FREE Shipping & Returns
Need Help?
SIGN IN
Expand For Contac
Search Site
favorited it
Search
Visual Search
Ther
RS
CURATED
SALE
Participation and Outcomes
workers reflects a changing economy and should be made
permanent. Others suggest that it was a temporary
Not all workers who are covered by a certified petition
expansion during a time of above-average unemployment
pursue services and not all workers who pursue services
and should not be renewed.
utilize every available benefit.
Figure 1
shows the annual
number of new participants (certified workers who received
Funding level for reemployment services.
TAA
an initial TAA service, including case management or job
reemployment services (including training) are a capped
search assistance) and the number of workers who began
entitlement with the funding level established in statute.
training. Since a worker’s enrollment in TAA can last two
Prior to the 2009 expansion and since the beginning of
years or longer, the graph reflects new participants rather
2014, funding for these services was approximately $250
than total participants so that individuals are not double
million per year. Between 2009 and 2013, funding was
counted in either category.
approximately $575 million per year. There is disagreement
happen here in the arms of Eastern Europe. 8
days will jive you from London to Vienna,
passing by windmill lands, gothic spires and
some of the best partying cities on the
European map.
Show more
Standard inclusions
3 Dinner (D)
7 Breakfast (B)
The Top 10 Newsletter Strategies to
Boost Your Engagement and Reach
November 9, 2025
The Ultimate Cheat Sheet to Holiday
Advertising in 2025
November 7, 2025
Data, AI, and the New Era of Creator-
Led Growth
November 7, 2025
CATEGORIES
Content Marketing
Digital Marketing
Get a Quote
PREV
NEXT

****

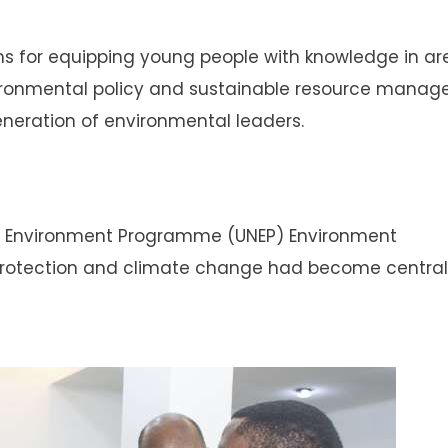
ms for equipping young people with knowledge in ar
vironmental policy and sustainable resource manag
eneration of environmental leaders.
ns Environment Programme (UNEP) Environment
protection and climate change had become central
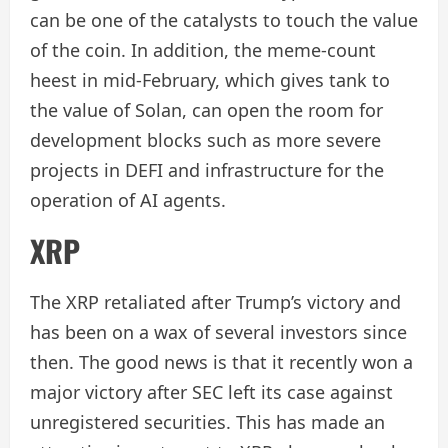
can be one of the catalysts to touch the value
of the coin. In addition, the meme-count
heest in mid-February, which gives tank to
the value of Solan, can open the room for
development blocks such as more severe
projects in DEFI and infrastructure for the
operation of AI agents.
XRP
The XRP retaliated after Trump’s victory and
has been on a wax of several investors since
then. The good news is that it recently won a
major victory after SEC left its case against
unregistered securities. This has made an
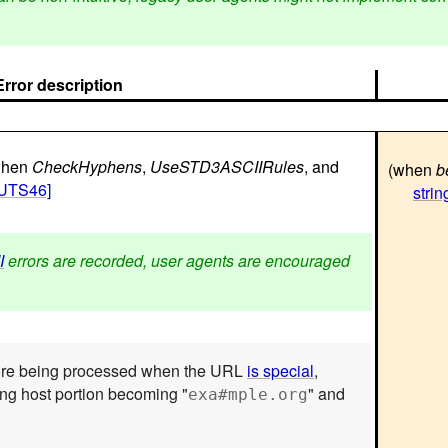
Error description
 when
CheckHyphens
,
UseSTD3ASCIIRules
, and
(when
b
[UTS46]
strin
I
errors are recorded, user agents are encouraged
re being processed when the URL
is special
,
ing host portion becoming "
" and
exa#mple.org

****

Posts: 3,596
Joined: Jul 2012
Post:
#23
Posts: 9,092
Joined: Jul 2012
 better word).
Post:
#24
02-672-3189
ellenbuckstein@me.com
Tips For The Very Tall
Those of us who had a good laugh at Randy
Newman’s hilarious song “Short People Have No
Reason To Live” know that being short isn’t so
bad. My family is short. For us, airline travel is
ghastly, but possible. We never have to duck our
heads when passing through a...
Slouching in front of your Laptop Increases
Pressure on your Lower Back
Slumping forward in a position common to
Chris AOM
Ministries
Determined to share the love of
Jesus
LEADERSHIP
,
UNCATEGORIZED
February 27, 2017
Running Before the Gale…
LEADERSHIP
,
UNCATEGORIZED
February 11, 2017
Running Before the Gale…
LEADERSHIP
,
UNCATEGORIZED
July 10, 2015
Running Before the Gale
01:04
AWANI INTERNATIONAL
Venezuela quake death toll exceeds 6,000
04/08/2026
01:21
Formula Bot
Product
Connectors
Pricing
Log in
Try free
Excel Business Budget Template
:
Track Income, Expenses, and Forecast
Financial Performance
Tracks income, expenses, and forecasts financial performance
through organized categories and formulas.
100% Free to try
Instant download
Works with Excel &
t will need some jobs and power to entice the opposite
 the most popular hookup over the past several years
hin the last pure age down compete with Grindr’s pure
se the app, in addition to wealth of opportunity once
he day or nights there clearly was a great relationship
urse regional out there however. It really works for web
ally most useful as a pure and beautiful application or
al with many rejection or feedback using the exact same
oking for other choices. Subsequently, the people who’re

****

Render the lines of the material from the line containing "can be one of" through the line containing "has been on a wax of several investors since", both included, as a JSON list of strings with one string per line and blank lines omitted.

[
  "can be one of the catalysts to touch the value",
  "of the coin. In addition, the meme-count",
  "heest in mid-February, which gives tank to",
  "the value of Solan, can open the room for",
  "development blocks such as more severe",
  "projects in DEFI and infrastructure for the",
  "operation of AI agents.",
  "XRP",
  "The XRP retaliated after Trump’s victory and",
  "has been on a wax of several investors since"
]